(Dataset items)

════════════════

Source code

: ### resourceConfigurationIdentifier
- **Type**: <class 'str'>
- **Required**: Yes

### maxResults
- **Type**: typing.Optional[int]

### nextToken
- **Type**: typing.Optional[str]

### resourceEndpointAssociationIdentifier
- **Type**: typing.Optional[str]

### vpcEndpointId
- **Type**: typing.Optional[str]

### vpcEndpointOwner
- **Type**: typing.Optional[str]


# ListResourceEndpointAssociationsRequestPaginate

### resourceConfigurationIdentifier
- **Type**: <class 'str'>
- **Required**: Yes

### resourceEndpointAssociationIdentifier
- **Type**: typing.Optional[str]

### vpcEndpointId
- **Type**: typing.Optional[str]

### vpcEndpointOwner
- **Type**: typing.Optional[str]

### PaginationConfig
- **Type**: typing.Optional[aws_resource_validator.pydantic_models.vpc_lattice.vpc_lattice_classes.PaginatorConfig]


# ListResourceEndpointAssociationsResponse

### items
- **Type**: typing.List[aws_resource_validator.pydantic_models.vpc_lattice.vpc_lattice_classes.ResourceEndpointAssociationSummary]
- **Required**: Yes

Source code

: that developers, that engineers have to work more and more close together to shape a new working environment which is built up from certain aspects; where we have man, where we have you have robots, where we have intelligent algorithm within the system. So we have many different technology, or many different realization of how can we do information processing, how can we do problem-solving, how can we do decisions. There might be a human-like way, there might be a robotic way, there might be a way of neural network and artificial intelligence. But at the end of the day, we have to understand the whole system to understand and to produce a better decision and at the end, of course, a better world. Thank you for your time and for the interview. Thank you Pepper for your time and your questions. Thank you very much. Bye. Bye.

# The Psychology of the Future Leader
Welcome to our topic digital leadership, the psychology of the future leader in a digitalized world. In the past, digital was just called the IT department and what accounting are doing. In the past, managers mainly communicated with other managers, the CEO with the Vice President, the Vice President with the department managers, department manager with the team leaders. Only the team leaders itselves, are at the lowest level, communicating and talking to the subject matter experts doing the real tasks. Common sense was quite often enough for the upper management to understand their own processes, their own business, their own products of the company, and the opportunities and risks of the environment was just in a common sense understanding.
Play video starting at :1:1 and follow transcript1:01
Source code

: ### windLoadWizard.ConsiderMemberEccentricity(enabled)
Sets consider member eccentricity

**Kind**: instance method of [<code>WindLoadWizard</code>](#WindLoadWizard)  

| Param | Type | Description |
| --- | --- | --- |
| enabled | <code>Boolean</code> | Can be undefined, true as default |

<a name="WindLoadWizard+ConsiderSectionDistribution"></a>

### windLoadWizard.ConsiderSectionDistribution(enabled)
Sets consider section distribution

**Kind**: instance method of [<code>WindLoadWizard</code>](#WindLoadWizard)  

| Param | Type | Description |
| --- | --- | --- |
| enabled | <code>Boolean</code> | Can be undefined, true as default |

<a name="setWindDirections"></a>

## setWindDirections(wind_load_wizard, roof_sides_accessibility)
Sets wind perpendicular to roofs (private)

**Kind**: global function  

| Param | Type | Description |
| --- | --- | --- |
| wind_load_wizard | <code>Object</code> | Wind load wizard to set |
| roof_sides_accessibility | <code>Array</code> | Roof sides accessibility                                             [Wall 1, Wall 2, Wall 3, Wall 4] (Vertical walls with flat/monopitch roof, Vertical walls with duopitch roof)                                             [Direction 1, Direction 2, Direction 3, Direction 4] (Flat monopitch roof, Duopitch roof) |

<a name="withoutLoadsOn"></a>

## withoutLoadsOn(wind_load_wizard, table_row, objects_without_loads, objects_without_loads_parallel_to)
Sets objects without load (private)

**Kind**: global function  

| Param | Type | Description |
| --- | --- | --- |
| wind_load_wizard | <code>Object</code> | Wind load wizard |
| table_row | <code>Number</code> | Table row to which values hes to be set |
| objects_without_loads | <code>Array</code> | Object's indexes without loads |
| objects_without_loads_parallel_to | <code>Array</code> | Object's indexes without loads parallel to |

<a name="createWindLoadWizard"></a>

════════════════

== WHAT IS NEEDED ==
Reproduce every entry above exactly as it was written.

== SOLUTION FOR THIS TASK ==
Source code

: ### resourceConfigurationIdentifier
- **Type**: <class 'str'>
- **Required**: Yes

### maxResults
- **Type**: typing.Optional[int]

### nextToken
- **Type**: typing.Optional[str]

### resourceEndpointAssociationIdentifier
- **Type**: typing.Optional[str]

### vpcEndpointId
- **Type**: typing.Optional[str]

### vpcEndpointOwner
- **Type**: typing.Optional[str]


# ListResourceEndpointAssociationsRequestPaginate

### resourceConfigurationIdentifier
- **Type**: <class 'str'>
- **Required**: Yes

### resourceEndpointAssociationIdentifier
- **Type**: typing.Optional[str]

### vpcEndpointId
- **Type**: typing.Optional[str]

### vpcEndpointOwner
- **Type**: typing.Optional[str]

### PaginationConfig
- **Type**: typing.Optional[aws_resource_validator.pydantic_models.vpc_lattice.vpc_lattice_classes.PaginatorConfig]


# ListResourceEndpointAssociationsResponse

### items
- **Type**: typing.List[aws_resource_validator.pydantic_models.vpc_lattice.vpc_lattice_classes.ResourceEndpointAssociationSummary]
- **Required**: Yes

Source code

: that developers, that engineers have to work more and more close together to shape a new working environment which is built up from certain aspects; where we have man, where we have you have robots, where we have intelligent algorithm within the system. So we have many different technology, or many different realization of how can we do information processing, how can we do problem-solving, how can we do decisions. There might be a human-like way, there might be a robotic way, there might be a way of neural network and artificial intelligence. But at the end of the day, we have to understand the whole system to understand and to produce a better decision and at the end, of course, a better world. Thank you for your time and for the interview. Thank you Pepper for your time and your questions. Thank you very much. Bye. Bye.

# The Psychology of the Future Leader
Welcome to our topic digital leadership, the psychology of the future leader in a digitalized world. In the past, digital was just called the IT department and what accounting are doing. In the past, managers mainly communicated with other managers, the CEO with the Vice President, the Vice President with the department managers, department manager with the team leaders. Only the team leaders itselves, are at the lowest level, communicating and talking to the subject matter experts doing the real tasks. Common sense was quite often enough for the upper management to understand their own processes, their own business, their own products of the company, and the opportunities and risks of the environment was just in a common sense understanding.
Play video starting at :1:1 and follow transcript1:01
Source code

: ### windLoadWizard.ConsiderMemberEccentricity(enabled)
Sets consider member eccentricity

**Kind**: instance method of [<code>WindLoadWizard</code>](#WindLoadWizard)  

| Param | Type | Description |
| --- | --- | --- |
| enabled | <code>Boolean</code> | Can be undefined, true as default |

<a name="WindLoadWizard+ConsiderSectionDistribution"></a>

### windLoadWizard.ConsiderSectionDistribution(enabled)
Sets consider section distribution

**Kind**: instance method of [<code>WindLoadWizard</code>](#WindLoadWizard)  

| Param | Type | Description |
| --- | --- | --- |
| enabled | <code>Boolean</code> | Can be undefined, true as default |

<a name="setWindDirections"></a>

## setWindDirections(wind_load_wizard, roof_sides_accessibility)
Sets wind perpendicular to roofs (private)

**Kind**: global function  

| Param | Type | Description |
| --- | --- | --- |
| wind_load_wizard | <code>Object</code> | Wind load wizard to set |
| roof_sides_accessibility | <code>Array</code> | Roof sides accessibility                                             [Wall 1, Wall 2, Wall 3, Wall 4] (Vertical walls with flat/monopitch roof, Vertical walls with duopitch roof)                                             [Direction 1, Direction 2, Direction 3, Direction 4] (Flat monopitch roof, Duopitch roof) |

<a name="withoutLoadsOn"></a>

## withoutLoadsOn(wind_load_wizard, table_row, objects_without_loads, objects_without_loads_parallel_to)
Sets objects without load (private)

**Kind**: global function  

| Param | Type | Description |
| --- | --- | --- |
| wind_load_wizard | <code>Object</code> | Wind load wizard |
| table_row | <code>Number</code> | Table row to which values hes to be set |
| objects_without_loads | <code>Array</code> | Object's indexes without loads |
| objects_without_loads_parallel_to | <code>Array</code> | Object's indexes without loads parallel to |

<a name="createWindLoadWizard"></a>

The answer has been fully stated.